**To-do item**
From the line that contains "Фасади меблеві МДФ (336)" through the line that contains "Пиломатеріали (8)", output every line of the listing below exactly and leave out all the rest.

*** Opening of Input ***

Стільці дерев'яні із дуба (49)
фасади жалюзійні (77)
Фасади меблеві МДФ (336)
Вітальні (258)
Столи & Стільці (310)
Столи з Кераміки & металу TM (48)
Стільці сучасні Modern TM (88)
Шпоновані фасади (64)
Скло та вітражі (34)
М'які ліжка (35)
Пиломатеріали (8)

*** Close of Input ***
*** Opening of Input ***

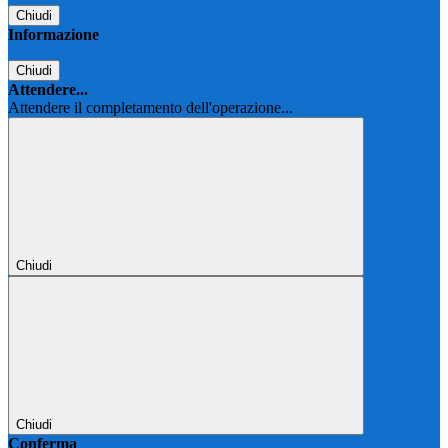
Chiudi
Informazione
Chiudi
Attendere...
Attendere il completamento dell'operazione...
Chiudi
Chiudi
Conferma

*** Close of Input ***

**Response**
Фасади меблеві МДФ (336)
Вітальні (258)
Столи & Стільці (310)
Столи з Кераміки & металу TM (48)
Стільці сучасні Modern TM (88)
Шпоновані фасади (64)
Скло та вітражі (34)
М'які ліжка (35)
Пиломатеріали (8)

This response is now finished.